Real Money Poker in Nevada Approaching Brick Wall

When the US government opened the virtual flood gates that gave each state the right to decide whether online gambling should be permitted, and to what degree, the state of Nevada was the first to jump on the multi-billion dollar band wagon. As licensing and software development is well underway towards an impending future of real money poker online, the process of introducing internet gaming sites to Nevadans is quickly approaching a proverbial brick wall.

Two of Nevada’s largest slot development companies – Bally’s Technologies and International Gaming Technology (IGT) – have already applied for, and received, their interactive gaming licenses last month. With more than thirty more companies having already applied for interactive gaming licenses, state regulators have the capacity to approve as many as three more programming developer’s licenses with each passing month.

At this rate, by the time 2013 arrives, Nevada could launch as many as 20, legal, safe, secure, state regulated real money poker sites. So far so good, right? Maybe not.

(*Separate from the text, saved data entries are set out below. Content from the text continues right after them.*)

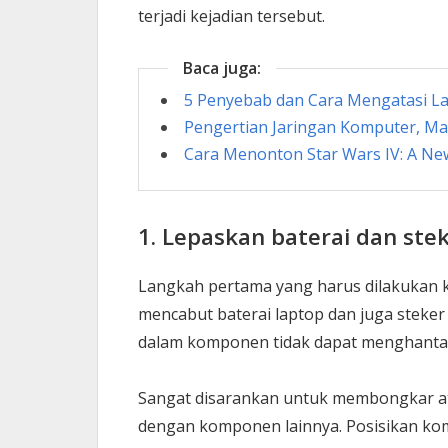
terjadi kejadian tersebut.
Baca juga:
5 Penyebab dan Cara Mengatasi Lap
Pengertian Jaringan Komputer, Man
Cara Menonton Star Wars IV: A N
1. Lepaskan baterai dan steke
Langkah pertama yang harus dilakukan k
mencabut baterai laptop dan juga steker 
dalam komponen tidak dapat menghantar
Sangat disarankan untuk membongkar a
dengan komponen lainnya. Posisikan kom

There is one huge problem standing in the way of Nevada and its illustrious plans for bestowing internet-based real money poker games upon its adult residents. There simply aren’t enough of them!

Sure, Las Vegas is packed with local poker pros who hit the tangible felt on a very regular basis and would be more than happy to join the online poker community the moment it was presented, but what does the rest of the state have? More than anything, it has a whole lot of nothing; a vast expanse of dessert with a very sparse population.

Intrastate gaming laws would not allow for Nevada to supply its online poker games to residents of any other state. Without a large enough player base to support these real money poker ventures, the cost of development and licensing would take casino companies into the red in a heartbeat.

The only feasible resolution for The Silver State is to seek out partnerships in an interstate gaming environment. The obvious candidates would be California, New Jersey and New York, perhaps even Delaware.

It sounds simple enough. Let these states combine their population across each one’s state-regulated real money gaming sites. But it’s not that nearly as straight-forward as all that. Each state would have to allow the same type of internet gaming – poker, casino games, bingo, etc. Each state would have to pay their own portion of the licensing fees incurred by the operator. Each state would have to divvy up the appropriate amount of taxation according to what their own resident players deposit, win and withdrawal.

In the case of California, for example, why should they join Nevada and have their own population feeding money into another state, when they could set up their own online gambling sites and keep all of the revenue within their borders? California certainly has a large enough population to support a real money online poker community.

It all comes down to numbers. The number of people, the number of dollars, the number of states that may or may not be willing to work together and, in the end, the number of days we must wait before an encompassing resolution is reached.